[Stored entries]
BEGIN
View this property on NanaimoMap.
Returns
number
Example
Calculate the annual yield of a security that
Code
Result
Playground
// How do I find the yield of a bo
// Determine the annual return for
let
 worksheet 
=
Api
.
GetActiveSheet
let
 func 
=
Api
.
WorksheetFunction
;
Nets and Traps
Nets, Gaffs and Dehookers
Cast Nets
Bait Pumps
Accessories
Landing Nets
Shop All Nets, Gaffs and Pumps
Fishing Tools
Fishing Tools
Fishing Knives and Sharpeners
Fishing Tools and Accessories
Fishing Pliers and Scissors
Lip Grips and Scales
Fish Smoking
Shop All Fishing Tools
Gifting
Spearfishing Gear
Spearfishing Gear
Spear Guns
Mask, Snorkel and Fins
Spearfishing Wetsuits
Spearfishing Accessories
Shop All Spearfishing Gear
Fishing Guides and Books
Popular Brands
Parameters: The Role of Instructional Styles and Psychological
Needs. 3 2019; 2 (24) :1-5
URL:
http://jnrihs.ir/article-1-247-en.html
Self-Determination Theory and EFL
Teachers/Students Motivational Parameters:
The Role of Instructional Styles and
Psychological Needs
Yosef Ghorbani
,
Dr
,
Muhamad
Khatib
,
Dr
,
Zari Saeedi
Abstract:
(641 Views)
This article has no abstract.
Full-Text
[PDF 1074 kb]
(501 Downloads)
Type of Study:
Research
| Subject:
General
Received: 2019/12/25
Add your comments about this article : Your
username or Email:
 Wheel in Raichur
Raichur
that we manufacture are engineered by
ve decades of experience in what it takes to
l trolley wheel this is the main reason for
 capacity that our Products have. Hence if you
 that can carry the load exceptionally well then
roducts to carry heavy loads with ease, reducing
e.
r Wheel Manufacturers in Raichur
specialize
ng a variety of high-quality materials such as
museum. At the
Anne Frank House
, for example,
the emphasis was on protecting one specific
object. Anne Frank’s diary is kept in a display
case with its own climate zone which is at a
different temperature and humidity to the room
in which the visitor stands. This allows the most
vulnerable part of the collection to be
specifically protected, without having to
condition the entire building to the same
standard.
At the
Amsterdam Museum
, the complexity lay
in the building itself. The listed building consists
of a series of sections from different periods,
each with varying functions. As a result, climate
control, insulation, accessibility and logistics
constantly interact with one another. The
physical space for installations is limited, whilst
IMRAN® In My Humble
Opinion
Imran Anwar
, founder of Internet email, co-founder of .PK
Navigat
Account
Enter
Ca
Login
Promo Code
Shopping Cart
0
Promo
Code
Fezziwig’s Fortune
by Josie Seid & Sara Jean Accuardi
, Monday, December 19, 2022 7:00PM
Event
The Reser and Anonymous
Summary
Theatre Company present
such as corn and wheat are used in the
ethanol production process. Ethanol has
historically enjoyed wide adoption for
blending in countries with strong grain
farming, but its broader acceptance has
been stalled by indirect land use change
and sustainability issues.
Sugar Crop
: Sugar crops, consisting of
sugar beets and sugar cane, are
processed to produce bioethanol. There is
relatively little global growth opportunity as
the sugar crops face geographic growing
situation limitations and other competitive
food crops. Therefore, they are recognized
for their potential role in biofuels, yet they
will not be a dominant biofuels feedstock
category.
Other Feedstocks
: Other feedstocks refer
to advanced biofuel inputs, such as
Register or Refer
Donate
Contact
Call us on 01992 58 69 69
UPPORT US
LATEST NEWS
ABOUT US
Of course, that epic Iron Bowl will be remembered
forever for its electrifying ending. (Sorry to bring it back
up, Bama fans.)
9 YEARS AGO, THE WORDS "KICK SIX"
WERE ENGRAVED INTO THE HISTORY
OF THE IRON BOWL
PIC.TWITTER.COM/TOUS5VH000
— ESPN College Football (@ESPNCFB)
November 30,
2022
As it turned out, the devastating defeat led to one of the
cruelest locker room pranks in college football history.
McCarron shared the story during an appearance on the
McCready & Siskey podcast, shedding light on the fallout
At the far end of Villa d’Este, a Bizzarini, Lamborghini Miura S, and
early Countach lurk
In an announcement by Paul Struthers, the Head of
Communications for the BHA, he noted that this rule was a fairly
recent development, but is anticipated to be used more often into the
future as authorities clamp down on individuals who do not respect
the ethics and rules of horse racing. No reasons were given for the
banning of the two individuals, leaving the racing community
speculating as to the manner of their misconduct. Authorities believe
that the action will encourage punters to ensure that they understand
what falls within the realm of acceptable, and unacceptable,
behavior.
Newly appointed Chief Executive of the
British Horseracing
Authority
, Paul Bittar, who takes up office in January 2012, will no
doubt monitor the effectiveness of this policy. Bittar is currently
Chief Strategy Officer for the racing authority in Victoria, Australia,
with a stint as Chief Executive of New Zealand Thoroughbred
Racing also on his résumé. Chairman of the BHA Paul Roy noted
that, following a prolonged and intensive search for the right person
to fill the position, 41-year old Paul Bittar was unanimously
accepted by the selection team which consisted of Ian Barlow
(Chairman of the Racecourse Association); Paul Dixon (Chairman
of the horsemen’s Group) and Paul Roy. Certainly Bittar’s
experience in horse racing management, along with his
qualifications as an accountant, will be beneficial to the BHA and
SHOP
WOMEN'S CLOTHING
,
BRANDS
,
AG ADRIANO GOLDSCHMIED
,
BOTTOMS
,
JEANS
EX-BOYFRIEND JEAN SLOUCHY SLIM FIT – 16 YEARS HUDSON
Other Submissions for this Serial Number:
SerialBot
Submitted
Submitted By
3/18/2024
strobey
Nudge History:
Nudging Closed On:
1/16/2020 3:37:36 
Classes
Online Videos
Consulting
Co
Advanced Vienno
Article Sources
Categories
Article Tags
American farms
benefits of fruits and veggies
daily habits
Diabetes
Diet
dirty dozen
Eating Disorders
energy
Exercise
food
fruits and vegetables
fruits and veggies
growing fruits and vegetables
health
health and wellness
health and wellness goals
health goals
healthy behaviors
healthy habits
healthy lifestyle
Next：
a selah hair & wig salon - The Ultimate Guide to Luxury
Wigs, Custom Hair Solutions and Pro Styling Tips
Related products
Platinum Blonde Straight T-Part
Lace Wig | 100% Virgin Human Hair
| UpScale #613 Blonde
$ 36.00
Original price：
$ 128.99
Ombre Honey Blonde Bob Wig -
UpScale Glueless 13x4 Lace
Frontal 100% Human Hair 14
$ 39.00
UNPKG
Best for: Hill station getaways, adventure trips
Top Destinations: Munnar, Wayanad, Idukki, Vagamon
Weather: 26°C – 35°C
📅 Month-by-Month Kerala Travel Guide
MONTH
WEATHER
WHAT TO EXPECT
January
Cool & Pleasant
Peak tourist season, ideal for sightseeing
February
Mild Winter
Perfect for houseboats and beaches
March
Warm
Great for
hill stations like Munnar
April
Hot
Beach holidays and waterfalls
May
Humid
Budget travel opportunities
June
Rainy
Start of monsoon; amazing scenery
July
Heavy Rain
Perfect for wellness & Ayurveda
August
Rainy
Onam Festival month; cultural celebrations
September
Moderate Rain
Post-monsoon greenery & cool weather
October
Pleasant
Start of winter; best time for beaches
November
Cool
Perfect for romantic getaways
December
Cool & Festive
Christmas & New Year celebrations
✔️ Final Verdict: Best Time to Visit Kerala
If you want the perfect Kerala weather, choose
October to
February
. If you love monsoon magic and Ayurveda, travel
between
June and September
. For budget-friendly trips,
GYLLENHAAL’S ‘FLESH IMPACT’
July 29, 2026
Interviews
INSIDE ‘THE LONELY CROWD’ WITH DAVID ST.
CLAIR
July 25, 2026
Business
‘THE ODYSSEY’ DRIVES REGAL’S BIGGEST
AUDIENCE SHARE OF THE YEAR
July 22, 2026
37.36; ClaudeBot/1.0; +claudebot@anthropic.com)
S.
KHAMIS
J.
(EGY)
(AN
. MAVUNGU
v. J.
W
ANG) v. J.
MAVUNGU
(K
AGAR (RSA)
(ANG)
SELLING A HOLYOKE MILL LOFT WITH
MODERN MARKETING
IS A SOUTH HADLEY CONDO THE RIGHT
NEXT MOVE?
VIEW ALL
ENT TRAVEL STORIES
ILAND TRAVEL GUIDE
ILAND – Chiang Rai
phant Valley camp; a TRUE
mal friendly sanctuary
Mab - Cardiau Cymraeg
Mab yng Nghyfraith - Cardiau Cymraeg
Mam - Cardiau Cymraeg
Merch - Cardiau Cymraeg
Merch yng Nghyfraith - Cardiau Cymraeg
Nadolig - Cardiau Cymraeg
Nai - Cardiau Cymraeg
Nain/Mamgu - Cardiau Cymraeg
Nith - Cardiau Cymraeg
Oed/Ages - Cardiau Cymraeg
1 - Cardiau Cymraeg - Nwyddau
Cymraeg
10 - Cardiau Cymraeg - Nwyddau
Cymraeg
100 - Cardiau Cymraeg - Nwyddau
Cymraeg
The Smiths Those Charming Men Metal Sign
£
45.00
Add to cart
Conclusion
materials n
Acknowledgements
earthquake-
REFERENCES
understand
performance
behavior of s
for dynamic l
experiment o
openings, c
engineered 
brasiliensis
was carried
END
◆ **Task item**:
Write out the items from the first line through the line containing "Popular Brands", switching "Cast Nets" to "Throw Nets" and keeping everything else the same.

◆ **Task answer**:
View this property on NanaimoMap.
Returns
number
Example
Calculate the annual yield of a security that
Code
Result
Playground
// How do I find the yield of a bo
// Determine the annual return for
let
 worksheet 
=
Api
.
GetActiveSheet
let
 func 
=
Api
.
WorksheetFunction
;
Nets and Traps
Nets, Gaffs and Dehookers
Throw Nets
Bait Pumps
Accessories
Landing Nets
Shop All Nets, Gaffs and Pumps
Fishing Tools
Fishing Tools
Fishing Knives and Sharpeners
Fishing Tools and Accessories
Fishing Pliers and Scissors
Lip Grips and Scales
Fish Smoking
Shop All Fishing Tools
Gifting
Spearfishing Gear
Spearfishing Gear
Spear Guns
Mask, Snorkel and Fins
Spearfishing Wetsuits
Spearfishing Accessories
Shop All Spearfishing Gear
Fishing Guides and Books
Popular Brands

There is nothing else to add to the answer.